→ **Required work**:
Any image in the records should be left out; output everything else exactly.

→ **Data excerpts**:

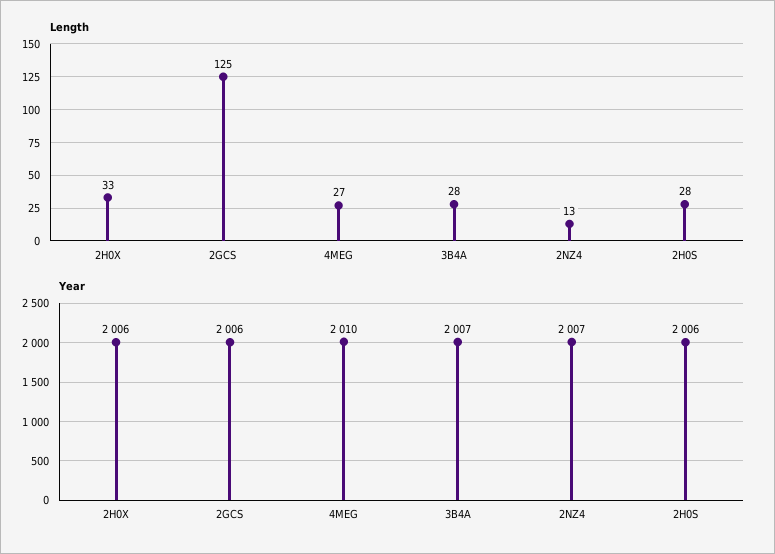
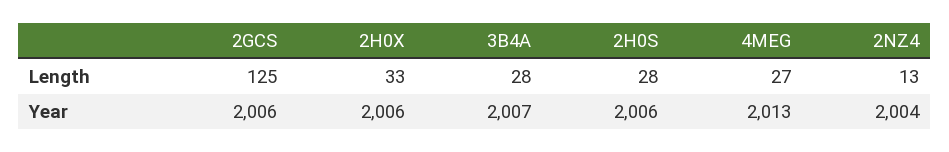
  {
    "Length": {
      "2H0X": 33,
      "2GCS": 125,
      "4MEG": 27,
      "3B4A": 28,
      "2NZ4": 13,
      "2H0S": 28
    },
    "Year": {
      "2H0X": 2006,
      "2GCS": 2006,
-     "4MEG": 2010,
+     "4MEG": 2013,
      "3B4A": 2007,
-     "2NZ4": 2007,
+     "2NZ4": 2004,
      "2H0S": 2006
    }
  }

→ **Answer for the task**:
  {
    "Length": {
      "2H0X": 33,
      "2GCS": 125,
      "4MEG": 27,
      "3B4A": 28,
      "2NZ4": 13,
      "2H0S": 28
    },
    "Year": {
      "2H0X": 2006,
      "2GCS": 2006,
-     "4MEG": 2010,
+     "4MEG": 2013,
      "3B4A": 2007,
-     "2NZ4": 2007,
+     "2NZ4": 2004,
      "2H0S": 2006
    }
  }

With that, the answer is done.